Once upon a time, I would read things on the Internets and ideas would spark. I would write those ideas down. They would fuel my thinking for a good long while. Sentences would become orderly and paragraphs would step into line. Comments were bopping around in my head.
But, then I’d forget that there were little minds and big minds, right inside these four walls I live in, that also needed help sparking ideas. Or playing Apples to Apples. Or painting rocks and making cereal box book reports.
And so, I’m finding myself less online and more offline. I don’t think that’s necessarily a bad thing, either.
I also don’t think it’s a forever thing.
It’s just “for now”.
I’ve learned that, for me, taking a media fast now and again is a really good thing. Not because the Big Bad Social Media is gonna get me, if I don’t. More because, my heart needs to feel things in relation to the other humans that I am lucky enough to spend time with and take care of.
The ice cream mustache on little one’s face needs to be kissed and the spiky hair of the older one needs to be bristled.
I’ve long known that one of my top Love Languages is physical touch.

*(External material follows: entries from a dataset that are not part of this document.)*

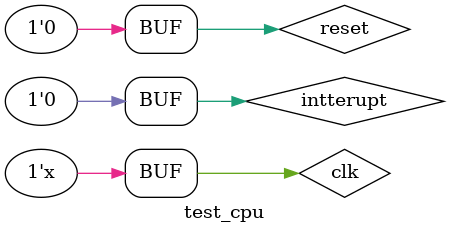
<source format=v>
module test_cpu();
	
	reg reset;
	reg clk;
	reg intterupt;
	
	CPU cpu1(reset, clk, intterupt);
	
	initial begin
		reset = 1;
		clk = 1;
		intterupt=0;
		#100 reset = 0;
	end
	
	always #50 clk = ~clk;
		
endmodule

</source>
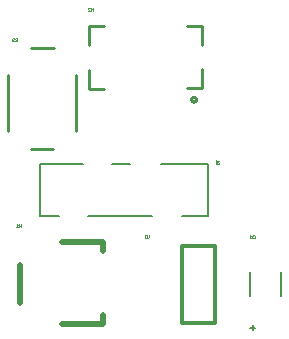
<source format=gbo>
%FSTAX23Y23*%
%MOIN*%
%SFA1B1*%

%IPPOS*%
%ADD10C,0.010000*%
%ADD13C,0.007870*%
%ADD15C,0.002000*%
%ADD91C,0.011810*%
%ADD92C,0.005910*%
%ADD93C,0.019680*%
%LNheadset-pcb-1*%
%LPD*%
G54D10*
X00641Y01251D02*
D01*
X00641Y01251*
X00641Y01252*
X00641Y01252*
X0064Y01253*
X0064Y01253*
X0064Y01254*
X0064Y01254*
X00639Y01255*
X00639Y01255*
X00639Y01256*
X00638Y01256*
X00638Y01257*
X00638Y01257*
X00637Y01257*
X00637Y01258*
X00636Y01258*
X00636Y01258*
X00635Y01258*
X00634Y01259*
X00634Y01259*
X00633Y01259*
X00633Y01259*
X00632*
X00632Y01259*
X00631Y01259*
X00631Y01259*
X0063Y01258*
X00629Y01258*
X00629Y01258*
X00628Y01258*
X00628Y01257*
X00627Y01257*
X00627Y01257*
X00627Y01256*
X00626Y01256*
X00626Y01255*
X00626Y01255*
X00625Y01254*
X00625Y01254*
X00625Y01253*
X00625Y01253*
X00624Y01252*
X00624Y01252*
X00624Y01251*
X00624Y01251*
X00624Y0125*
X00624Y01249*
X00624Y01249*
X00625Y01248*
X00625Y01248*
X00625Y01247*
X00625Y01247*
X00626Y01246*
X00626Y01246*
X00626Y01245*
X00627Y01245*
X00627Y01244*
X00627Y01244*
X00628Y01244*
X00628Y01243*
X00629Y01243*
X00629Y01243*
X0063Y01243*
X00631Y01242*
X00631Y01242*
X00632Y01242*
X00632Y01242*
X00633*
X00633Y01242*
X00634Y01242*
X00634Y01242*
X00635Y01243*
X00636Y01243*
X00636Y01243*
X00637Y01243*
X00637Y01244*
X00638Y01244*
X00638Y01244*
X00638Y01245*
X00639Y01245*
X00639Y01246*
X00639Y01246*
X0064Y01247*
X0064Y01247*
X0064Y01248*
X0064Y01248*
X00641Y01249*
X00641Y01249*
X00641Y0125*
X00641Y01251*
X0009Y01084D02*
X00165D01*
X00015Y01143D02*
Y0133D01*
X0009Y01422D02*
X00166D01*
X00241Y01143D02*
Y0133D01*
X00609Y01287D02*
X00659D01*
Y01351*
Y01431D02*
Y01495D01*
X00609D02*
X00659D01*
X00283Y01285D02*
Y01349D01*
Y01285D02*
X00333D01*
X00283Y01431D02*
Y01495D01*
X00333*
G54D13*
X00822Y00595D02*
Y00673D01*
X00925Y00595D02*
Y00673D01*
X0012Y0086D02*
X00185D01*
X0012D02*
Y01035D01*
X00265*
X00595Y0086D02*
X0068D01*
Y01035*
X00525D02*
X0068D01*
X0028Y0086D02*
X00495D01*
X0036Y01035D02*
X0042D01*
G54D15*
X00829Y00796D02*
X00831Y00798D01*
X00834*
X00836Y00796*
Y00789*
X00834Y00788*
X00831*
X00829Y00789*
X00819Y00798D02*
X00822Y00796D01*
X00826Y00793*
Y00789*
X00824Y00788*
X00821*
X00819Y00789*
Y00791*
X00821Y00793*
X00826*
X00056Y00833D02*
Y00823D01*
Y00828*
X00049*
Y00833*
Y00823*
X00046D02*
X00042D01*
X00044*
Y00833*
X00046Y00831*
X00297Y01555D02*
Y01545D01*
Y0155*
X0029*
Y01555*
Y01545*
X0028D02*
X00287D01*
X0028Y01551*
Y01553*
X00282Y01555*
X00285*
X00287Y01553*
X00714Y0104D02*
X00716Y01039D01*
Y01035*
X00714Y01034*
X00712*
X00711Y01035*
Y01039*
X00709Y0104*
X00707*
X00706Y01039*
Y01035*
X00707Y01034*
X00706Y01044D02*
Y01047D01*
Y01045*
X00716*
X00714Y01044*
X00038Y01451D02*
X0004Y01453D01*
X00043*
X00045Y01451*
Y01449*
X00043Y01448*
X0004*
X00038Y01446*
Y01444*
X0004Y01443*
X00043*
X00045Y01444*
X00028Y01443D02*
X00035D01*
X00028Y01449*
Y01451*
X0003Y01453*
X00033*
X00035Y01451*
X00483Y00799D02*
Y0079D01*
X00481Y00789*
X00478*
X00476Y0079*
Y00799*
X00473Y00789D02*
X00469D01*
X00471*
Y00799*
X00473Y00797*
G54D91*
X00593Y00505D02*
X00705D01*
X00593D02*
Y00761D01*
X00705*
Y00505D02*
Y00761D01*
G54D92*
X00822Y00489D02*
X00838D01*
X0083Y00481D02*
Y00497D01*
G54D93*
X0033Y00745D02*
Y00775D01*
X00195D02*
X0033D01*
Y005D02*
Y0053D01*
X00195Y005D02*
X0033D01*
X00055Y0057D02*
Y00699D01*
M02*
</source>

Getting heaping doses of it, around here lately, has only been further confirmation of that. God let’s me know how He’s wired me, each time I’m nuzzled in on the couch with Sweetman. Every little toe tickle I pull on Sweetgirl, is magical. Conversations linger when I’m fully present with arm around Sweetboy’s shoulders.
And, I breathe in deeply of the connections that these people I live with, my people, provide.

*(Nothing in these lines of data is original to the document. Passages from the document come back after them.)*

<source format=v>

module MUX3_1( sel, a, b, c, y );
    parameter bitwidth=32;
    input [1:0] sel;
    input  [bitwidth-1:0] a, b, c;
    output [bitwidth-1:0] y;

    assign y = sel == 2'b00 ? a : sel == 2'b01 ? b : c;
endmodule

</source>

When I’m tuning in to them.
When I’m tuned out to the other.
It’s easier to notice glitches in the stream of conversation when you see the raised eyebrows that accompany it. You might find out that the little one has zoomed past the tickle phase and would instead like to read you a story. That she wrote. And illustrated.
And, that the older one tends to just casually drop into the big green chair that you are reading in and read his own book next to you. In solidarity.
These are the precious moments that simply can not happen when I’m plugged in to the point of needing the smart phone attached to my palm or laptop open at all times.
Yeah, I’ve been a little absent from this space, lately.
That’s okay. It just means I’ve been a little more present around my people. We’ve needed that.
I’ve needed that.
Each time I flip the laptop closed and grab an outstretched hand, or grab beans to help with a math problem, or take a bike ride with the big kid, I get the feeling that’s exactly how it’s supposed to be.
Grace swoops in and saves me from myself, reminding me of all I’ve been given.
I’m grabbing hold of it all.
With both hands.
Do you take a little break from your online world now and then? What is your favorite way to plug into your own here and now?